1 ...8 9 10 12 13 14 ...18 An einem anderen Tag in diesem Urlaub wurden sie alle zu Kindern. Sie waren am Strand und alberten und tobten im Sand und im Wasser herum, bis einer, Richie glaubt, es sei Tom gewesen, auf die Idee kam, eine Sandburg zu bauen. Wie das so ist in einer ausgelassenen Gesellschaft, begann sofort jeder, eine solche zu errichten. Bis wieder ein anderer den Einfall hatte, es müsse doch keine Burg sein. Warum nicht etwas anderes? Zum Beispiel ein Auto. Darin lag natürlich noch mehr Reiz und die Idee wurde gleich aufgegriffen. In drei Gruppen begannen sie, je einen Rennwagen aus Sand zu formen. Die Sandmodelle sollten so groß werden, dass man sich hineinsetzen konnte. Das bedeutete, dass sie eine beachtliche Menge Sand bewegen mussten, was sie sich jedoch ohne Probleme zutrauten. Zu Anfang gruben sie jeweils ein Loch in den Strand und häuften die Sitzbank an, damit man sich schon einmal setzen und dafür Maß nehmen konnte. Mit einem dieser so entstehenden Autos waren sie zu nahe am Wasser, so dass sich in dem Loch, das den Fußraum darstellte, immer wieder Wasser ansammelte und man nasse Füße bekam. Das störte aber keinen, sie fanden es eher komisch. „Rennwage mit fließend Wassa“, war dann auch Knopfs passender Kommentar.

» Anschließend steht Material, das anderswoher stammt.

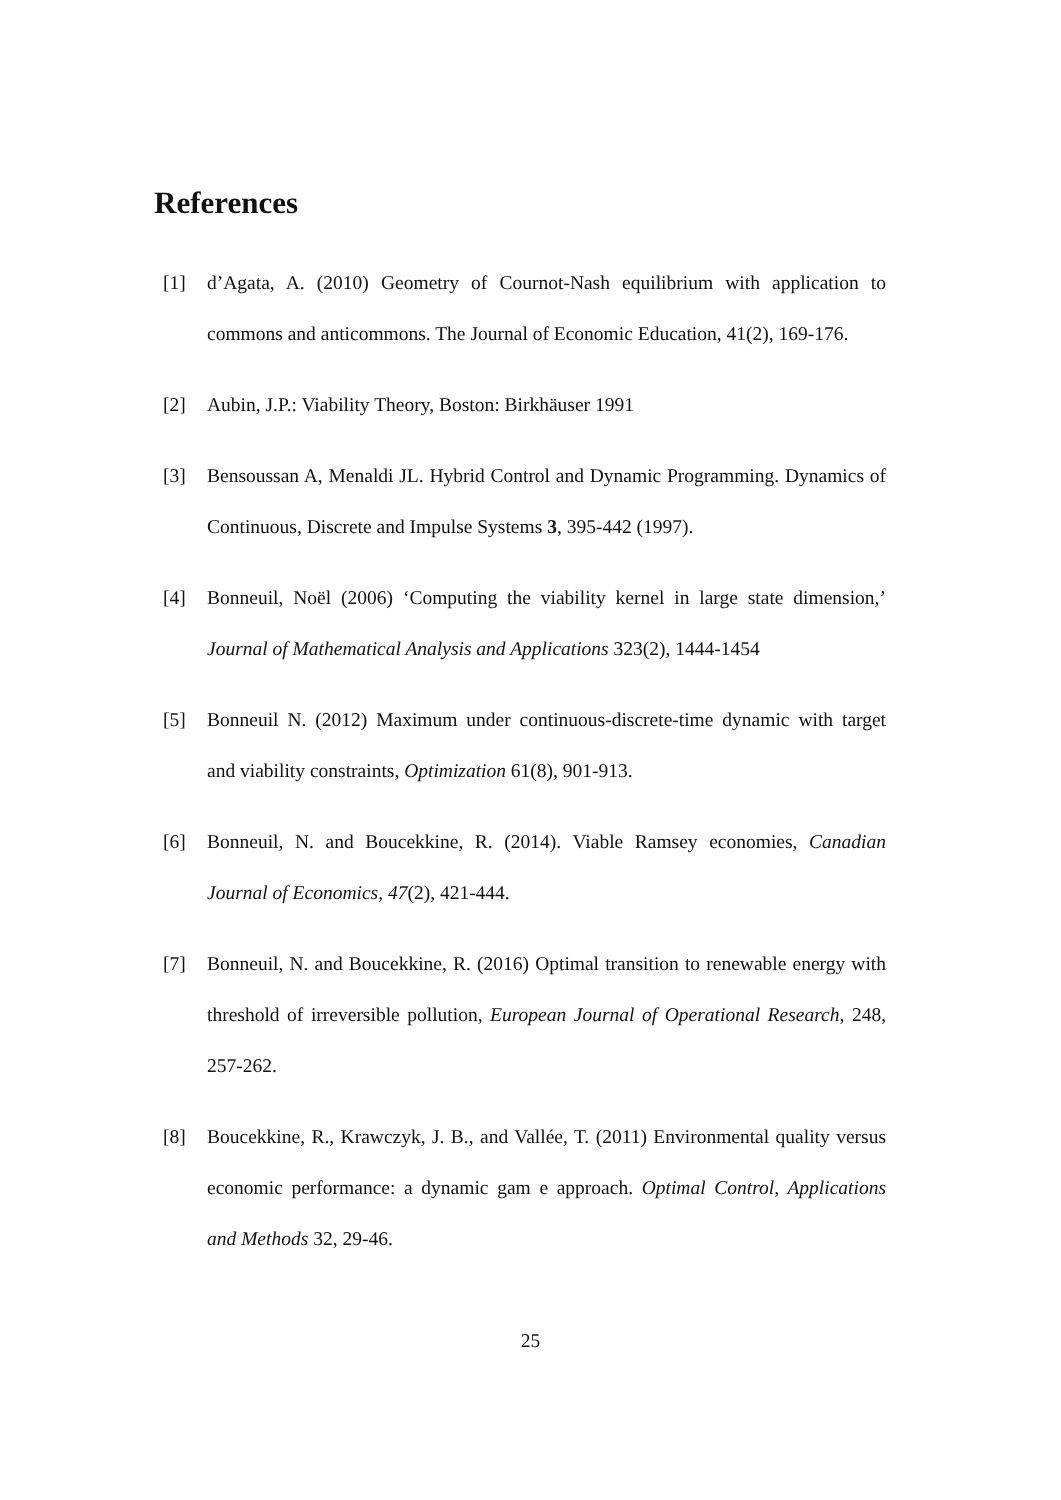References
[1] d’Agata, A. (2010) Geometry of Cournot-Nash equilibrium with application to commons and anticommons. The Journal of Economic Education, 41(2), 169-176.
[2] Aubin, J.P.: Viability Theory, Boston: Birkhäuser 1991
[3] Bensoussan A, Menaldi JL. Hybrid Control and Dynamic Programming. Dynamics of Continuous, Discrete and Impulse Systems 3, 395-442 (1997).
[4] Bonneuil, Noël (2006) ‘Computing the viability kernel in large state dimension,’ Journal of Mathematical Analysis and Applications 323(2), 1444-1454
[5] Bonneuil N. (2012) Maximum under continuous-discrete-time dynamic with target and viability constraints, Optimization 61(8), 901-913.
[6] Bonneuil, N. and Boucekkine, R. (2014). Viable Ramsey economies, Canadian Journal of Economics, 47(2), 421-444.
[7] Bonneuil, N. and Boucekkine, R. (2016) Optimal transition to renewable energy with threshold of irreversible pollution, European Journal of Operational Research, 248, 257-262.
[8] Boucekkine, R., Krawczyk, J. B., and Vallée, T. (2011) Environmental quality versus economic performance: a dynamic gam e approach. Optimal Control, Applications and Methods 32, 29-46.
25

Nun begannen sie, die Karosserien um die Sitzbänke herum zu modellieren. Der Strand war beeindruckend breit und bot damit genügend Platz, so dass sie niemanden mit ihren Bauarbeiten störten. Einer der entstehenden Wagen wurde ein Formel-1-Bolide, die anderen beiden Tourenwagen. Die waren leichter zu bauen, weil sie eine kompaktere Form und nicht solche hohen abstehenden Spoiler besaßen, wie ein Formel-1-Renner. Es gelang aber jeder Gruppe, ein tolles Rennauto nur aus Sand zu bauen. Der Aufwand war beachtlich und es gestaltete sich nicht so leicht, wie gedacht. So mussten sie auch stets Wasser vom Meer holen und die Bauten damit bespritzen, was dem rieselnden Sand erst Festigkeit gab. Dazu wiederum wurden verschiedene Gefäße wie Eimer oder leere Wasserflaschen besorgt. Die Frauen überlegten kurz, ob sie dazu ihr Haarspray holen und zur Verfügung stellen sollten.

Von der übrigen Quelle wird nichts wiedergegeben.